Konkret geht es um einige Projekte, die in den vergangenen Jahren umgesetzt bzw. zumindest gestartet worden sind – ohne dass eine UVP durchgeführt worden wäre. Dagegen haben Organisationen von Personen, die unter dem zunehmenden Fluglärm über Wien leiden, bei der EU Beschwerde eingelegt. Im Detail geht es um
das Busterminal,
Büro- und Konferenzflächen,
den neuen Tower,
das Air Cargo Center,
die Abstell- und Servicehalle,
die Erweiterung von Parkplatzflächen und Parkhäusern
und das neue Terminal „Skylink“ mit 17 Andockpositionen – unter anderem für fünf Großraumflugzeuge (etwa Airbus A380).
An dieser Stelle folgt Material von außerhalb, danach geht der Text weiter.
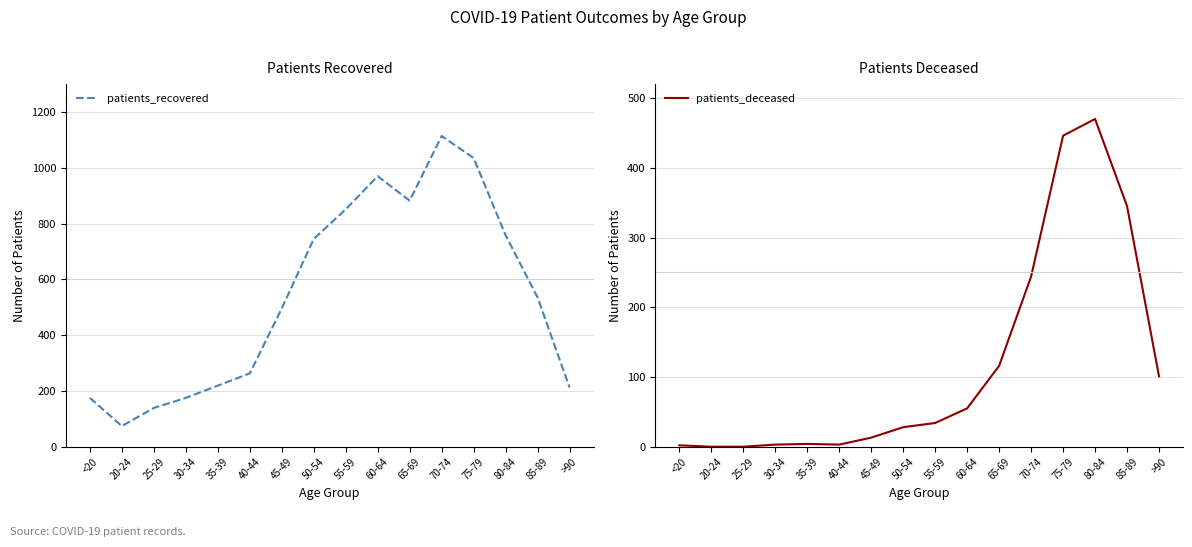

Does the chart display data point markers on the line(s)?

No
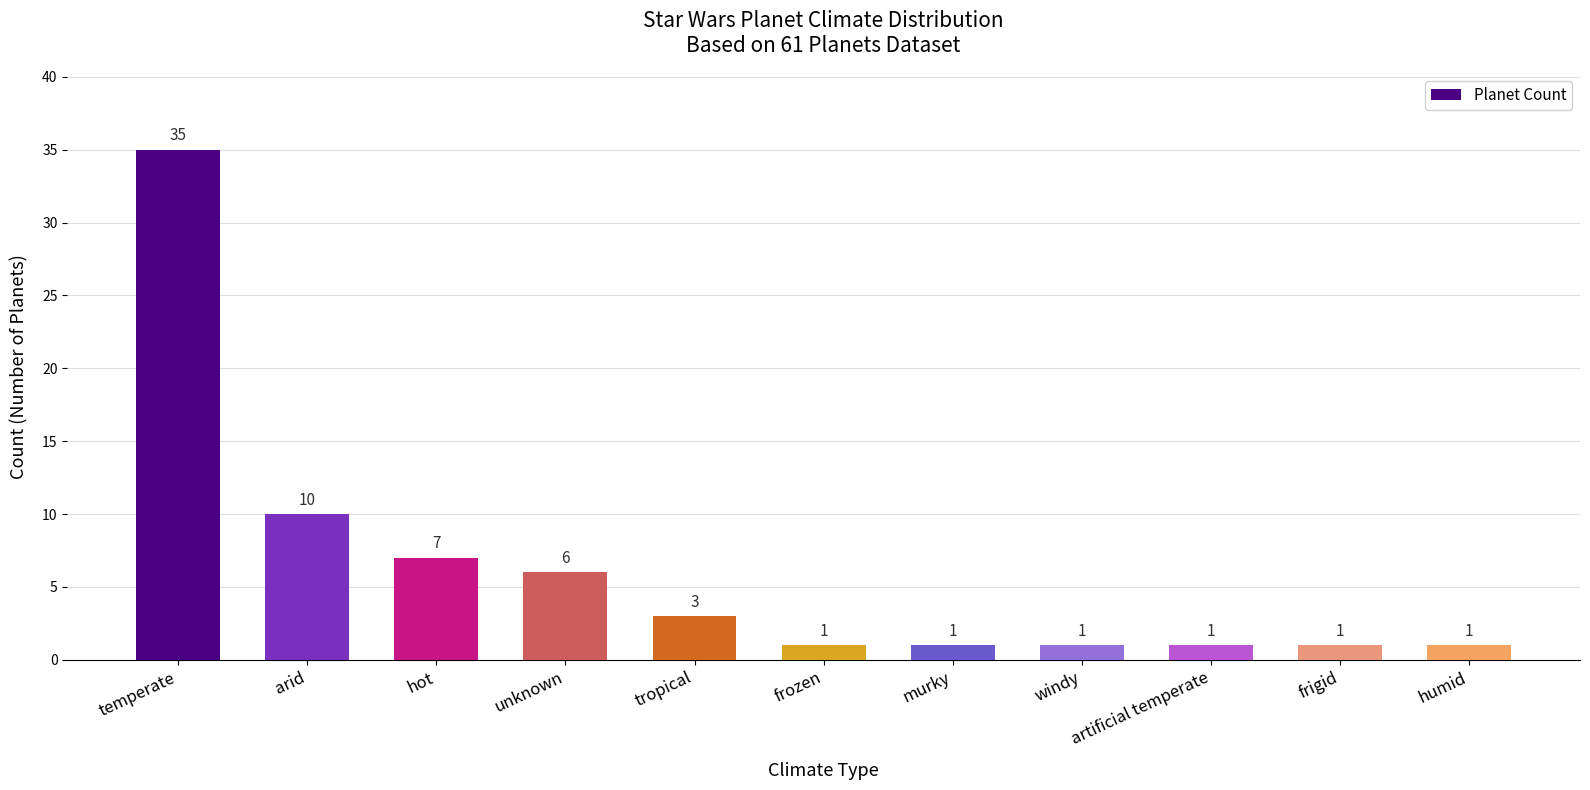

Reading left to right, list all the values displayed in this chart.

temperate=35	arid=10	hot=7	unknown=6	tropical=3	frozen=1	murky=1	windy=1	artificial temperate=1	frigid=1	humid=1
Der „Skylink“ wird 2009 in Betrieb gehen.

All diese Maßnahmen, so argumentieren die Beschwerdeführer, führen dazu, dass die Zahl der Passagiere – und damit auch die der Füge – regelrecht explodiert: 1988 wurden in Schwechat noch fünf Millionen Leute abgefertigt, 2006 bereits 16,8 Millionen. Ziel des Flughafen-Vorstandes: 25 Millionen Fluggäste bis 2015.

Helferich berichtet weiter, dass eine nachträgliche UVP gefordert ist; von einem Baustopp, einer Bauunterbrechung, deren Abwenden nun von Kranzl und ihren Beamten bejubelt wird, war im gesamten Verfahren bisher keine Rede. Wie nun den Erfordernissen der UVP konkret entsprochen wird, sei Sache Wiens. Aber: Ein Bericht über diesen Plan sei bis Ende Februar an die EU-Kommission zu senden. Und auch über die weiteren Verfahrensschritte müsse Wien Brüssel auf dem Laufenden halten.


Sind Sachbearbeiter sauer?

Angesichts der Meldungen aus dem Infrastrukturministerium sollen die Brüsseler Sachbearbeiter verstimmt sein. „Stinksauer – weil sie sowohl inhaltlich als auch formell falsch ist“, meint zumindest die Wiener Anwältin Susanne Heger, die im Namen der Fluglärmgegner die EU-Klage gegen den Flughafenausbau eingereicht hat. Dimas-Sprecherin Helferich sagt dazu bloß: „In Brüssel gibt es die verschiedensten Meinungen.“

Am Flughafen wird seit jeher zu der Angelegenheit betont, dass das Verfahren eine Sache zwischen Republik und EU sei – der Flughafen habe sämtlichen Behörden-Auflagen entsprochen. Glosse S. 39

AUF EINEN BLICK

Projekte, die in den vergangenen Jahren am Flughafen Wien genehmigt wurden, müssen nun nachträglich geprüft werden. Ob das EU-Verfahren wegen Verstoßes gegen die UVP-Richtlinie eingeleitet wird, hängt davon ab, ob Auflagen erfüllt werden.